At Nari, it means that a team of women lead the restaurant at every level, buying wine from several women-run wineries along with spirits made by women. Megan Daniel Hoang’s cocktail menu is thoughtful in ways more drinks menus should be — I find it so useful, when choosing a drink, to see each one marked with the shape of the glass that it comes in.
Meals at this level of excellence, using ingredients of this quality, in a space so beautifully designed, are often structured in a traditionally French way, course by course, with each person getting her own plate. Or as a tasting menu. But Nari presents everything family-style, taking cues from Thai dining.
Choose your dishes as a group, and the food rolls along in a few waves, cluttering the center of the table each time. A swell of bright little bites at the beginning of dinner might include glossy, delicate betel leaves filled with trout roe and stone fruit, seasoned with fish-sauce caramel, or tiny spheres of fried headcheese curry, the threads of meat buoyant in a thick, gelatinous sauce.
Ma hor — fruit with a soft, sticky, candylike paste of peanuts, pork and shrimp — is one of many dishes at Nari with roots in Thai royal kitchens, or the kitchens of wealthy Thai families. The kitchen plays with that fruit base, skipping effortlessly from kiwi to pluots to oranges.

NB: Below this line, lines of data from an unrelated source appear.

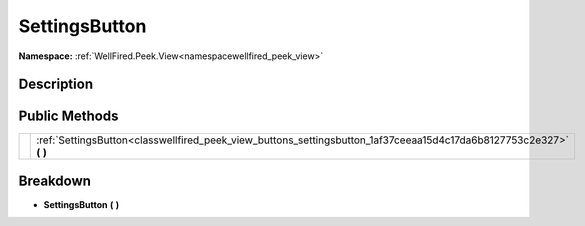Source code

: .. _classwellfired_peek_view_buttons_settingsbutton:

SettingsButton
===============

**Namespace:** :ref:`WellFired.Peek.View<namespacewellfired_peek_view>`

Description
------------



Public Methods
---------------

+-------------+-------------------------------------------------------------------------------------------------------------------------+
|             |:ref:`SettingsButton<classwellfired_peek_view_buttons_settingsbutton_1af37ceeaa15d4c17da6b8127753c2e327>` **(**  **)**   |
+-------------+-------------------------------------------------------------------------------------------------------------------------+

Breakdown
----------

.. _classwellfired_peek_view_buttons_settingsbutton_1af37ceeaa15d4c17da6b8127753c2e327:

-  **SettingsButton** **(**  **)**

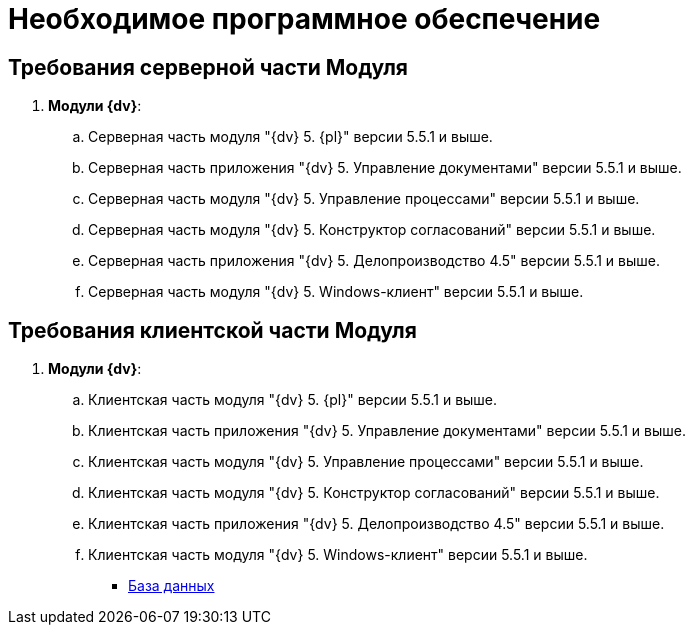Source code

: = Необходимое программное обеспечение

[[Required_resources_software.dita__section_ffy_3t2_djb]]
== Требования серверной части Модуля

. *Модули {dv}*:
[loweralpha]
.. Серверная часть модуля "{dv} 5. {pl}" версии 5.5.1 и выше.
.. Серверная часть приложения "{dv} 5. Управление документами" версии 5.5.1 и выше.
.. Серверная часть модуля "{dv} 5. Управление процессами" версии 5.5.1 и выше.
.. Серверная часть модуля "{dv} 5. Конструктор согласований" версии 5.5.1 и выше.
.. Серверная часть приложения "{dv} 5. Делопроизводство 4.5" версии 5.5.1 и выше.
.. Серверная часть модуля "{dv} 5. Windows-клиент" версии 5.5.1 и выше.

[[Required_resources_software.dita__section_ify_3t2_djb]]
== Требования клиентской части Модуля

. *Модули {dv}*:
[loweralpha]
.. Клиентская часть модуля "{dv} 5. {pl}" версии 5.5.1 и выше.
.. Клиентская часть приложения "{dv} 5. Управление документами" версии 5.5.1 и выше.
.. Клиентская часть модуля "{dv} 5. Управление процессами" версии 5.5.1 и выше.
.. Клиентская часть модуля "{dv} 5. Конструктор согласований" версии 5.5.1 и выше.
.. Клиентская часть приложения "{dv} 5. Делопроизводство 4.5" версии 5.5.1 и выше.
.. Клиентская часть модуля "{dv} 5. Windows-клиент" версии 5.5.1 и выше.

* xref:Databases.adoc[База данных]
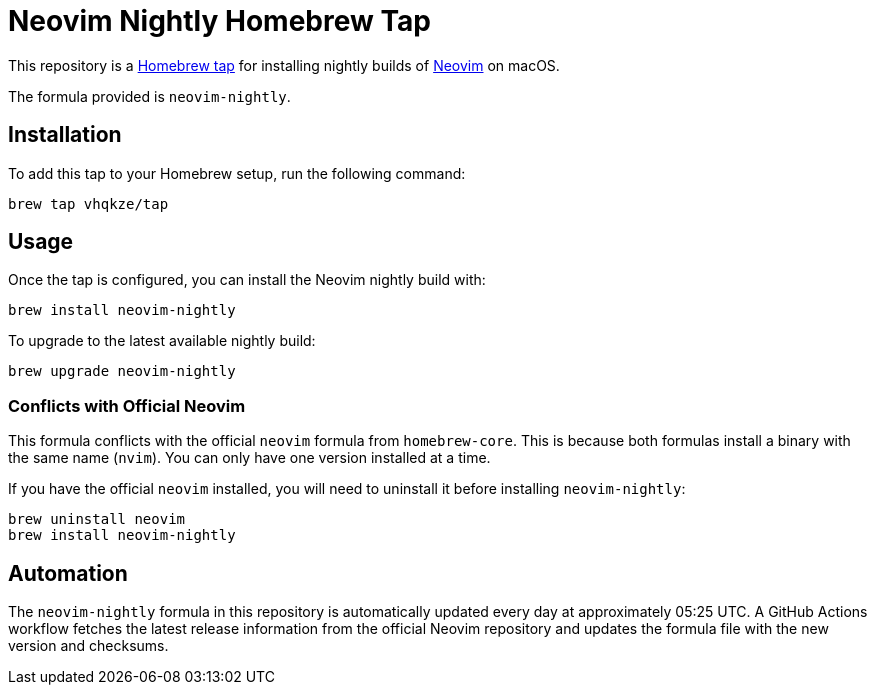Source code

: = Neovim Nightly Homebrew Tap
:uri-neovim: https://neovim.io/
:uri-repo: https://github.com/vhqkze/homebrew-tap

This repository is a {uri-repo}[Homebrew tap] for installing nightly builds of {uri-neovim}[Neovim] on macOS.

The formula provided is `neovim-nightly`.

== Installation

To add this tap to your Homebrew setup, run the following command:

[source,sh]
----
brew tap vhqkze/tap
----

== Usage

Once the tap is configured, you can install the Neovim nightly build with:

[source,sh]
----
brew install neovim-nightly
----

To upgrade to the latest available nightly build:

[source,sh]
----
brew upgrade neovim-nightly
----

=== Conflicts with Official Neovim

This formula conflicts with the official `neovim` formula from `homebrew-core`. This is because both formulas install a binary with the same name (`nvim`). You can only have one version installed at a time.

If you have the official `neovim` installed, you will need to uninstall it before installing `neovim-nightly`:

[source,sh]
----
brew uninstall neovim
brew install neovim-nightly
----

== Automation

The `neovim-nightly` formula in this repository is automatically updated every day at approximately 05:25 UTC. A GitHub Actions workflow fetches the latest release information from the official Neovim repository and updates the formula file with the new version and checksums.
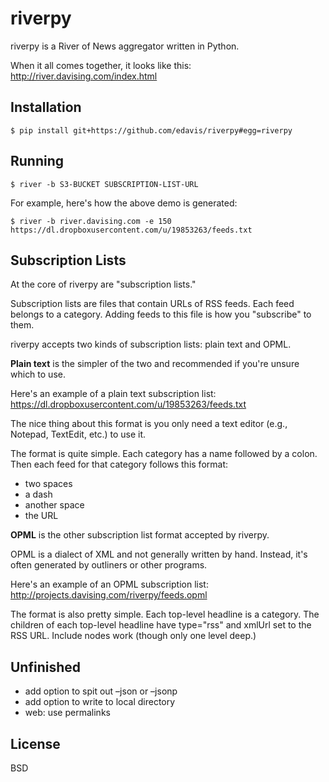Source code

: * riverpy

riverpy is a River of News aggregator written in Python.

When it all comes together, it looks like this:
http://river.davising.com/index.html

** Installation

=$ pip install git+https://github.com/edavis/riverpy#egg=riverpy=

** Running

=$ river -b S3-BUCKET SUBSCRIPTION-LIST-URL=

For example, here's how the above demo is generated:

=$ river -b river.davising.com -e 150 https://dl.dropboxusercontent.com/u/19853263/feeds.txt=

** Subscription Lists

At the core of riverpy are "subscription lists."

Subscription lists are files that contain URLs of RSS feeds. Each feed
belongs to a category. Adding feeds to this file is how you
"subscribe" to them.

riverpy accepts two kinds of subscription lists: plain text and OPML.

*Plain text* is the simpler of the two and recommended if you're
unsure which to use.

Here's an example of a plain text subscription list:
https://dl.dropboxusercontent.com/u/19853263/feeds.txt

The nice thing about this format is you only need a text editor (e.g.,
Notepad, TextEdit, etc.) to use it.

The format is quite simple. Each category has a name followed by a
colon. Then each feed for that category follows this format:

- two spaces
- a dash
- another space
- the URL

*OPML* is the other subscription list format accepted by riverpy.

OPML is a dialect of XML and not generally written by hand. Instead,
it's often generated by outliners or other programs.

Here's an example of an OPML subscription list:
http://projects.davising.com/riverpy/feeds.opml

The format is also pretty simple. Each top-level headline is a
category. The children of each top-level headline have type="rss" and
xmlUrl set to the RSS URL. Include nodes work (though only one level
deep.)

** Unfinished

- add option to spit out --json or --jsonp
- add option to write to local directory
- web: use permalinks

** License

BSD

A surge of small dishes follows. I recommend the laab hed, a hot jumble of mushrooms, grainy with roasted rice powder and rich with the flavor of the grill, incandescent with lime and chile. And the coconut-rich seafood curry, roasted like custard inside a carefully folded banana leaf, which carries the fragrance of makrut lime.
But before you can look at the dessert menu (where the cool pandan parfait is waiting), your table is cleared for nam prik, rice and curries.
The game hen, stuffed with lemongrass, comes with a ruffle of roti, pliable and laminated, flaky at the edges, ideal for cleaning out the sauce at the bottom of the dish. And the eggplant curry, hidden under fried shallots, also has an abundance of texture — a vegetable cooked to its zenith — in various places crisp, chewy, sticky or slippery.
Nothing mandates that a family-style dinner can’t be this elegant and ambitious. But as a format, family-style is often undervalued in the United States, signaling quick home cooking rather than labor-intensive fine dining. Nari quietly challenges this.
Though you can’t help but notice the finesse and creativity of Ms. Techamuanvivit’s kitchen, that work won’t be emphasized by servers. Instead, diners pass food around the table, focusing on one another, relaxing into the space and its pleasures. Isn’t this what going out to dinner is about?
Nari is extraordinary, not only because it refuses to flatten Thai cuisine into a Eurocentric model, but because of what it offers us instead.